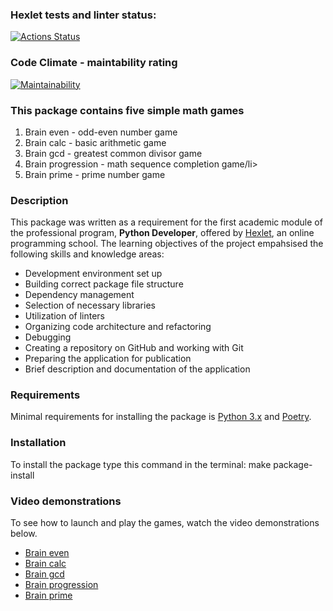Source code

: ### Hexlet tests and linter status:
[![Actions Status](https://github.com/pavelgrebenkov/python-project-49/workflows/hexlet-check/badge.svg)](https://github.com/pavelgrebenkov/python-project-49/actions)

### Code Climate - maintability rating
[![Maintainability](https://api.codeclimate.com/v1/badges/10ae31a2ec2782864c89/maintainability)](https://codeclimate.com/github/pavelgrebenkov/python-project-49/maintainability)


### This package contains five simple math games
<ol>
  <li>Brain even - odd-even number game</li>
  <li>Brain calc - basic arithmetic game</li>
  <li>Brain gcd - greatest common divisor game</li>
  <li>Brain progression - math sequence completion game/li>
  <li>Brain prime - prime number game</li>
</ol>

### Description
<p>This package was written as a requirement for the first academic module of the professional program, <strong>Python Developer</strong>, offered by <a href="https://ru.hexlet.io/" >Hexlet</a>, an online programming school. The learning objectives of the project empahsised the following skills and knowledge areas:<p>
<ul>
  <li>Development environment set up</li>
  <li>Building correct package file structure</li>
  <li>Dependency management</li>
  <li>Selection of necessary libraries</li>
  <li>Utilization of linters</li>
  <li>Organizing code architecture and refactoring</li>
  <li>Debugging</li>
  <li>Creating a repository on GitHub and working with Git</li>
  <li>Preparing the application for publication</li>
  <li>Brief description and documentation of the application</li>
</ul>

### Requirements
<p>Minimal requirements for installing the package is <a href="https://www.python.org/downloads/">Python 3.x</a> and <a href="https://python-poetry.org/docs/">Poetry</a>.</p>

### Installation
<p>To install the package type this command in the terminal: make package-install</p>

### Video demonstrations
<p>To see how to launch and play the games, watch the video demonstrations below.</p>
<ul>
  <li><a href="https://asciinema.org/a/1lROWAoSa9nSpzOJXy7rOuKwT" target="_blank">Brain even</a></li>
  <li><a href="https://asciinema.org/a/ANP0NI7rER6PdI7vqWnTkGeg0" target="_blank">Brain calc</a></li>
  <li><a href="https://asciinema.org/a/WtsedU38bsu44rBjqNshXxmhq" target="_blank">Brain gcd</a></li>
  <li><a href="https://asciinema.org/a/TCiqduHQCk9ZRaad12QtfxnVs" target="_blank">Brain progression</a></li>
  <li><a href="https://asciinema.org/a/XXESays16JYbHfa8Alon9dCPH" target="_blank">Brain prime</a></li>
</ul>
= = = = = = =
> REQUIRED ACTION
Swap every "Brain" in the material for "Logic" and reproduce the rest unchanged, omitting the pictures.

> RESULT OF THE EXERCISE
Source code

: ### Hexlet tests and linter status:
[![Actions Status](https://github.com/pavelgrebenkov/python-project-49/workflows/hexlet-check/badge.svg)](https://github.com/pavelgrebenkov/python-project-49/actions)

### Code Climate - maintability rating
[![Maintainability](https://api.codeclimate.com/v1/badges/10ae31a2ec2782864c89/maintainability)](https://codeclimate.com/github/pavelgrebenkov/python-project-49/maintainability)


### This package contains five simple math games
<ol>
  <li>Logic even - odd-even number game</li>
  <li>Logic calc - basic arithmetic game</li>
  <li>Logic gcd - greatest common divisor game</li>
  <li>Logic progression - math sequence completion game/li>
  <li>Logic prime - prime number game</li>
</ol>

### Description
<p>This package was written as a requirement for the first academic module of the professional program, <strong>Python Developer</strong>, offered by <a href="https://ru.hexlet.io/" >Hexlet</a>, an online programming school. The learning objectives of the project empahsised the following skills and knowledge areas:<p>
<ul>
  <li>Development environment set up</li>
  <li>Building correct package file structure</li>
  <li>Dependency management</li>
  <li>Selection of necessary libraries</li>
  <li>Utilization of linters</li>
  <li>Organizing code architecture and refactoring</li>
  <li>Debugging</li>
  <li>Creating a repository on GitHub and working with Git</li>
  <li>Preparing the application for publication</li>
  <li>Brief description and documentation of the application</li>
</ul>

### Requirements
<p>Minimal requirements for installing the package is <a href="https://www.python.org/downloads/">Python 3.x</a> and <a href="https://python-poetry.org/docs/">Poetry</a>.</p>

### Installation
<p>To install the package type this command in the terminal: make package-install</p>

### Video demonstrations
<p>To see how to launch and play the games, watch the video demonstrations below.</p>
<ul>
  <li><a href="https://asciinema.org/a/1lROWAoSa9nSpzOJXy7rOuKwT" target="_blank">Logic even</a></li>
  <li><a href="https://asciinema.org/a/ANP0NI7rER6PdI7vqWnTkGeg0" target="_blank">Logic calc</a></li>
  <li><a href="https://asciinema.org/a/WtsedU38bsu44rBjqNshXxmhq" target="_blank">Logic gcd</a></li>
  <li><a href="https://asciinema.org/a/TCiqduHQCk9ZRaad12QtfxnVs" target="_blank">Logic progression</a></li>
  <li><a href="https://asciinema.org/a/XXESays16JYbHfa8Alon9dCPH" target="_blank">Logic prime</a></li>
</ul>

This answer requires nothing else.